Personal information
- Full name: Frederick Daniel Tyler
- Nickname: "Freddie"
- National team: United States
- Born: March 15, 1954 (age 72) Orlando, Florida, U.S.
- Height: 5 ft 11 in (1.80 m)
- Weight: 165 lb (75 kg)

Sport
- Sport: Swimming
- Strokes: Freestyle
- Club: Canada Dry JETS Swim Team
- College team: Indiana University (IU)
- Coach: James Counsilman (IU)

Medal record
Men's swimming
Representing the United States
Olympic Games
| Gold medal – first place | 1972 Munich | 4x200 m freestyle relay |

= Fred Tyler =

American swimmer and coach

Frederick Daniel Tyler (born March 15, 1954) is an American competitive swimmer and aquatics coach, winner of several high school and college championships and a gold medal in the 4×200-meter freestyle relay at the 1972 Summer Olympics and author.

==High school==
Tyler began his high school swimming at St. Andrews School, in Boca Raton, Florida, where in 1969 and 1970 he won the 400-yard freestyle and 200-yard individual medley (IM) at the state high school championships. He then attended The Bolles School, a prep school in Jacksonville, Florida, where he swam for the Bolles high school swim team. At the 1971 state championship meet, he was first in the 200- and 400-yard freestyle, and in 1972 won the 100-yard freestyle and 200-yard individual medley. Tyler remains one of only seven swimmers to win the Florida state swim championship in two different events for three separate years. He graduated from The Bolles School in 1972. Tyler was the first swimmer to earn All American honors in every individual event. He achieves this feat 3 straight years.

==Indiana University==
Tyler, along with John Kinsella, Mark Spitz and Gary Hall, Sr., was a member of coach James Counsilman's standout Indiana Hoosiers swim team at Indiana University, which dominated men's college swimming in the early 1970s.

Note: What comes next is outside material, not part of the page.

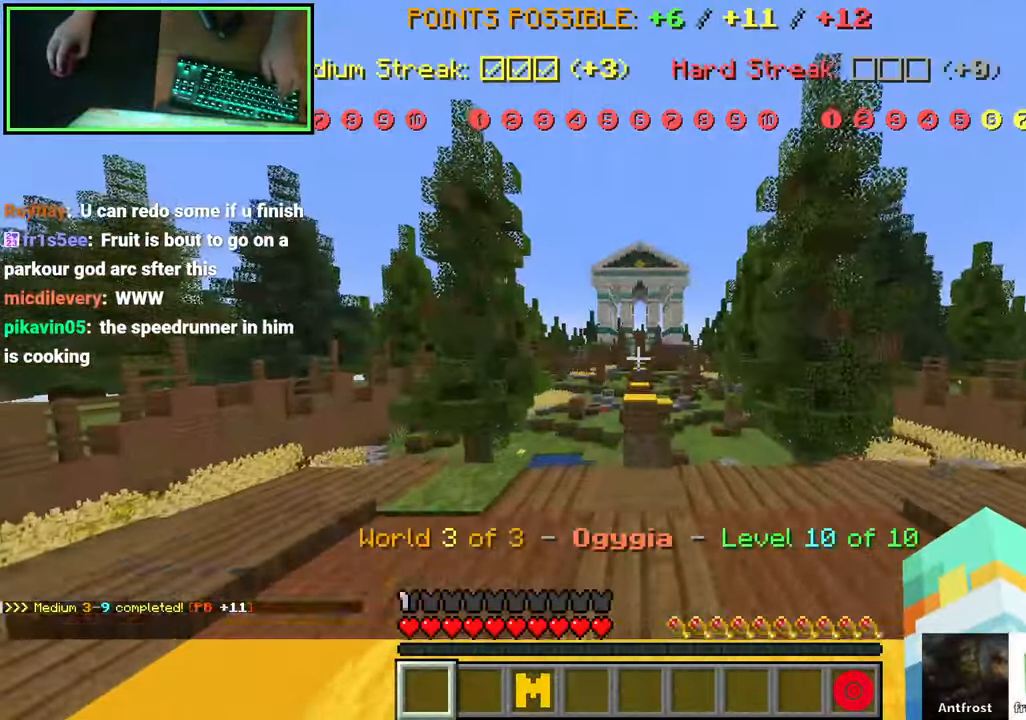
Gameplay with keyboard and mouse; each line is a JSON object with the keys and mouse buttons held at the frame after it. "events" lists presses ("down") and releases ("up") of "a", "ctrl", "d", "e", "q", "s", "shift", "space", "w", "mouse_left", "mouse_wheel", "mouse_right", "mouse_mb4" and "mouse_mb5" between this image and that frame as [ms after this image, input, new state], when the widget could be followed in between. "mouse_left", "mouse_wheel", "mouse_right", "mouse_mb4", "mouse_mb5" = the "left", "wheel", "right", "mb4", "mb5" buttons of the "mouse" list. No other keys are recorded. Fast repeated clicks can show as one long hold. "wheel" means that the mouse wheel is clicked or scrolled. Mouse movement is not recorded. Not read: 0 8 9.
{"keys": [], "mouse": [], "events": [[150, "space", "down"], [234, "d", "down"], [284, "space", "up"], [300, "d", "up"]]}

During his college career, beginning in the Fall of 1972, Tyler's Indiana teams were Big Ten Conference champions for four consecutive years and NCAA national champions in 1972 and 1973. In 1975, Tyler was the NCAA individual national champion in the 200-yard individual medley (time of 1:50:658), and his 800-yard freestyle relay finished first in the NCAA finals in 1973, 1974 and 1975. Tyler won Big 10 Conference titles in the 200 Individual Medley in 1974, 1975, and 1976, and in 1974 and 1976 also won the 200 Butterfly title, for a total of five Big 10 conference titles. He closed out his time as a Hoosier swimmer as one of the best swimmers in the history of the program, receiving 14 career All-America honors. Freddie was inducted into the Indiana University Athletic Hall of Fame on October 28, 2016.

==1972 Munich Olympics==
In spite of the terrorist attacks against the Israeli athletes, some of the most spectacular events at the 1972 Summer Olympics in Munich were in swimming, where Mark Spitz won seven Olympic titles with seven world records. On August 29, 1972, Tyler finished 5th in finals of 200 meter freestyle with a time of 1:54.96, missing Indiana teammate Mark Spitz's world record time by 2.18 seconds, yet still feeling somewhat disappointed with his ranking.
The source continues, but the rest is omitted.